3. EU GMP — The Realist’s Approach
Meanwhile, EU GMP Annex 1 says, “That’s cute, but let’s see how it behaves when life happens.”
EU GMP places heavy emphasis on dynamic state testing, especially for aseptic processing environments. The reasoning is straightforward: Contamination risk isn’t theoretical — it’s human.
Personnel movement, door openings, equipment heat, and turbulence from process airflow all change the game. If your cleanroom only meets classification standards when it’s empty, you’re not measuring control — you’re measuring potential.
In short:
ISO validates the cleanroom’s design. EU GMP validates the cleanroom’s reality.
4. NAPRA — Canada’s Hybrid Model
Enter NAPRA (National Association of Pharmacy Regulatory Authorities), the governing body for sterile compounding in Canada.
NAPRA pulls from both ISO and EU GMP, merging analytical precision with operational realism.
It requires:
Certification “at-rest” after installation or modification.
Certification “operational” (dynamic) for routine requalification.
Why? Because in compounding pharmacies, the operator is the process. A room or BSC that passes perfectly while empty may fail miserably when someone starts compounding.
So while ISO says, “Test at-rest unless otherwise justified,” NAPRA says, “Test dynamically unless you can justify not doing so.”
That’s a critical inversion — and it’s reshaping how testing companies approach routine certification.
5. What Happens When You Test Dynamically
Dynamic testing isn’t just running the same tests with people in the room. It’s about understanding the interaction between process, personnel, and environment.
For example:
Non-viable particle counts rise sharply when gowned personnel enter — but the question isn’t “how high,” it’s “does it stabilize quickly?”
Smoke studies may reveal recirculation zones created by people, carts, or equipment.
Pressure cascades can fluctuate with frequent door openings, showing weaknesses in air balance.
Dynamic testing forces you to observe the room under stress — not at its best, but at its most realistic.
6. Borderline Results — Interpreting the “Almost Fail”
Borderline results are where true expertise comes in.
A dynamic test may produce particle counts slightly over the limit, prompting panic. But context is key:
Was it during setup or steady-state compounding?
Was it one location or a trend across zones?
Were activities typical, or were they stress tests?
Dynamic failures don’t always mean your room is broken.

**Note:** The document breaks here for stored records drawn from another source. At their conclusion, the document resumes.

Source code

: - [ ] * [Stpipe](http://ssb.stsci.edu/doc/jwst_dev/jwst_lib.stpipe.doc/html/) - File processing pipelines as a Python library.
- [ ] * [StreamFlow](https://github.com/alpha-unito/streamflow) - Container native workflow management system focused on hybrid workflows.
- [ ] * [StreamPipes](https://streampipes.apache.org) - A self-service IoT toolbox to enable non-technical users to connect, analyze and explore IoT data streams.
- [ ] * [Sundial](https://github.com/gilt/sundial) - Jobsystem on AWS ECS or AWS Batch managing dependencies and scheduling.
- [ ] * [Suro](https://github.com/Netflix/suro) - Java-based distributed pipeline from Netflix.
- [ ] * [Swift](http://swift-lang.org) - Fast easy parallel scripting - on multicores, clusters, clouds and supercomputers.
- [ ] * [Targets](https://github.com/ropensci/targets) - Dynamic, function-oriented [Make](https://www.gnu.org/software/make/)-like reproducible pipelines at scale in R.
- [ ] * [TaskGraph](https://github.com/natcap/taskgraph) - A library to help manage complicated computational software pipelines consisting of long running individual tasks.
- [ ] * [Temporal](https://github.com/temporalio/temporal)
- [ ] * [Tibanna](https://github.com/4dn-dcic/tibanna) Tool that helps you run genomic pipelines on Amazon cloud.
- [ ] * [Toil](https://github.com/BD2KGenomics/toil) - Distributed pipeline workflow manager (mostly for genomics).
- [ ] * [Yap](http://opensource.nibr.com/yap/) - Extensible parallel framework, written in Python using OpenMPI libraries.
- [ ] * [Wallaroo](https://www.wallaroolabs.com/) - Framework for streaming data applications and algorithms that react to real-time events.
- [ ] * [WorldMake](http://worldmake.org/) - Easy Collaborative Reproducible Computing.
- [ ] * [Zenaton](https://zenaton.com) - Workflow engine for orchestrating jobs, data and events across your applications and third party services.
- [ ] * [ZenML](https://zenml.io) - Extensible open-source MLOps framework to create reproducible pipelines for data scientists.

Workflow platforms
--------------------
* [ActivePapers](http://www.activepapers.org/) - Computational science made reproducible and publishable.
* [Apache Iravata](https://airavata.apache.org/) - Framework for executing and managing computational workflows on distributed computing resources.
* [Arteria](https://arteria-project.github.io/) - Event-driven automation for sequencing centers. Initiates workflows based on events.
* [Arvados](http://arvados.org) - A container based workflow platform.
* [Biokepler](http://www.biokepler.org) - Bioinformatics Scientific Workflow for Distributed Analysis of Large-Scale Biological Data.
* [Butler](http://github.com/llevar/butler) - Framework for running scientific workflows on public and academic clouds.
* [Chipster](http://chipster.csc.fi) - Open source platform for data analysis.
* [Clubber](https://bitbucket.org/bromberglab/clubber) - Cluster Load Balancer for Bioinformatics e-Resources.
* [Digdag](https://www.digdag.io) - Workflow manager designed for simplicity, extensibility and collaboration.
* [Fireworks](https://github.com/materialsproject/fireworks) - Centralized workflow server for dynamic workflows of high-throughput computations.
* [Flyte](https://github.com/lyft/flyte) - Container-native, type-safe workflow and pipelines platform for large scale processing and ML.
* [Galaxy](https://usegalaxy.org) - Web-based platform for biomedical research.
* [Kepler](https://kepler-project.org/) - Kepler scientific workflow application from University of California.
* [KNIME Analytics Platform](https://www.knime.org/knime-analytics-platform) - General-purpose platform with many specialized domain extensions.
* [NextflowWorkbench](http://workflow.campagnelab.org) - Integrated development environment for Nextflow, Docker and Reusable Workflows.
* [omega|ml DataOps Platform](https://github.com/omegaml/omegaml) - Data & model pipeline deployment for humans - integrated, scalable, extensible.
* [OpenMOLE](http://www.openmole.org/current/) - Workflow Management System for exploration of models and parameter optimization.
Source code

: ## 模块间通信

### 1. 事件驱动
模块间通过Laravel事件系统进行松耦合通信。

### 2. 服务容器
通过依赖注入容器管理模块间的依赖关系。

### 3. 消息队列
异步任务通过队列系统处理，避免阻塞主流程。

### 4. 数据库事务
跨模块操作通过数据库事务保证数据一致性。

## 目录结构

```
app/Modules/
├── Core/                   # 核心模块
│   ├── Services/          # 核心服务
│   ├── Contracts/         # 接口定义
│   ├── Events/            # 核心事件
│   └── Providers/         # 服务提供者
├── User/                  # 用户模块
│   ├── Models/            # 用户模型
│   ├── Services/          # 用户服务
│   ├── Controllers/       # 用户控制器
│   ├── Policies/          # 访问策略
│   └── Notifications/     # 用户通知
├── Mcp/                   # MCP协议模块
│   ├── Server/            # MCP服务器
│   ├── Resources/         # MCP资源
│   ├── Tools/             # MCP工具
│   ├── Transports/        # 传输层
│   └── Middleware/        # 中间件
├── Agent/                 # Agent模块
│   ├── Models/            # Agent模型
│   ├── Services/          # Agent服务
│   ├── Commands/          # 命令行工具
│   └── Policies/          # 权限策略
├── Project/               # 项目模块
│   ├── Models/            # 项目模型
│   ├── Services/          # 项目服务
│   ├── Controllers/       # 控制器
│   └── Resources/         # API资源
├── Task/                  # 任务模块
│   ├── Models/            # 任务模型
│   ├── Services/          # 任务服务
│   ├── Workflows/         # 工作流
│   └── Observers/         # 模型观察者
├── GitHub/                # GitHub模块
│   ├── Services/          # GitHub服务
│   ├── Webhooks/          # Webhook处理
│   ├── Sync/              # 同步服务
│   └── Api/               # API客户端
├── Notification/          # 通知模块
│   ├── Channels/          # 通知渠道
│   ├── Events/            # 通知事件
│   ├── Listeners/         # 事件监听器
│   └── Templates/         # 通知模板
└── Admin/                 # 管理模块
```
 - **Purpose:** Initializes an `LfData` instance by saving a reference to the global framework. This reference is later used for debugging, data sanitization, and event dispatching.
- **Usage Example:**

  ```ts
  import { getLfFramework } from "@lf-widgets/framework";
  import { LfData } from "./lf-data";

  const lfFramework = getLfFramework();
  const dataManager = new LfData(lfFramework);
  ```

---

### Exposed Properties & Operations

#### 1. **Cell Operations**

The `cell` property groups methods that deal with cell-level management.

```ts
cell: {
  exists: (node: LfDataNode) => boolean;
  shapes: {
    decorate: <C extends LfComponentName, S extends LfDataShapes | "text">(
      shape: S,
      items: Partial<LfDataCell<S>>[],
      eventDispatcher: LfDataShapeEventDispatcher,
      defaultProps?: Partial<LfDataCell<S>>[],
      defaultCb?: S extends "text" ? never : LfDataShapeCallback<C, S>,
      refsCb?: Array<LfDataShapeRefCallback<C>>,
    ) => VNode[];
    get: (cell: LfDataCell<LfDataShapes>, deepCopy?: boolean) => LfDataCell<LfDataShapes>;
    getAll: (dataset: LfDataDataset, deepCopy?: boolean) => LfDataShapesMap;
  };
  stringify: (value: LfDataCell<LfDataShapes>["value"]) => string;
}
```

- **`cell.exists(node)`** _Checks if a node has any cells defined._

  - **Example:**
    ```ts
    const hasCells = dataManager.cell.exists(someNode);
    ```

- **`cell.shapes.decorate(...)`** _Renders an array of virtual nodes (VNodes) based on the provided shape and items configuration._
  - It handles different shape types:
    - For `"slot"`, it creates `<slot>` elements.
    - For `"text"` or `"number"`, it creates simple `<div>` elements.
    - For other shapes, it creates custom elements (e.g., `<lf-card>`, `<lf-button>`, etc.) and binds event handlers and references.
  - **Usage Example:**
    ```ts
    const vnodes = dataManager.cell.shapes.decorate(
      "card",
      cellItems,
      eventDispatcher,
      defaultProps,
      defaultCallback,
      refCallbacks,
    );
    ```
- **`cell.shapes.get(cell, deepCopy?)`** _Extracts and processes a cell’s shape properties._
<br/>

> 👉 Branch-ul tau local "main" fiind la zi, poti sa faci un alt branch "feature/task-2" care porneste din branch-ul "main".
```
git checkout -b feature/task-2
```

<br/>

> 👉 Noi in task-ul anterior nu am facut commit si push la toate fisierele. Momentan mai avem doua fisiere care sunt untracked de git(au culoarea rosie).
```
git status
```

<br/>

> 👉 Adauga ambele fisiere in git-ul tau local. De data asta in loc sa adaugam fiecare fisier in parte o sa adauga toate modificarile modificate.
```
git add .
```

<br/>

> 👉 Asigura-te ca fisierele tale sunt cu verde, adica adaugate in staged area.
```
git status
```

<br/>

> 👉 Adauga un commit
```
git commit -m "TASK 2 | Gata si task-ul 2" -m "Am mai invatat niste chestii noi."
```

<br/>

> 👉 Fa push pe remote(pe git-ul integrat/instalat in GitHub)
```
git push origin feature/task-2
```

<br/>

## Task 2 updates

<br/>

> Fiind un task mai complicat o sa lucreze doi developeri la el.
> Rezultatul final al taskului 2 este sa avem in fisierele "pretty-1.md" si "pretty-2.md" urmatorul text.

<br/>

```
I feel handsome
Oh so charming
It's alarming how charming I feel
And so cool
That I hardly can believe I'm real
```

They often mean your process or behavior is the variable — and that’s exactly what dynamic testing is designed to reveal.
As one seasoned certifier likes to say:
“It’s not a failure — it’s a feedback loop.”
7. Risk-Based Scheduling and Justification
Testing frequency and method should be driven by risk, not routine.
High-risk operations (aseptic filling, cytotoxic compounding) warrant regular dynamic requalification.
Low-risk areas may only need static verification after major changes.
A sound justification ties test type and frequency to contamination risk, product sensitivity, and operational complexity — not just calendar months.
In other words, don’t test dynamically because it’s November; test dynamically because that’s when you’ll learn something useful.
8. Putting It All Together
Standard | Testing Focus | Typical State | Purpose |
ISO 14644-1:2015 | System capability | At-rest | Design verification |
EU GMP Annex 1 | Real-world performance | Dynamic | Operational qualification |
NAPRA | Pharmacy compounding safety | Dynamic (routine) | Operator/process verification |
So, to answer the question — are we measuring the right thing? That depends on what you’re trying to prove:
Measure at-rest to validate design.
Measure dynamic to validate safety.
Measure both to truly understand your cleanroom.
9. A Final Thought — and a Little Humor
Cleanrooms are funny places. They’re the only rooms where perfection is demanded but rarely possible — and yet, that’s the whole point.
If ISO is the science of how air should behave, and EU GMP is the art of how people actually behave, then our job as testers is to bridge the two.
So next time someone says, “It passed at-rest, so we’re good,” you might reply:
“Sure — as long as you promise never to turn it on, touch anything, or breathe.”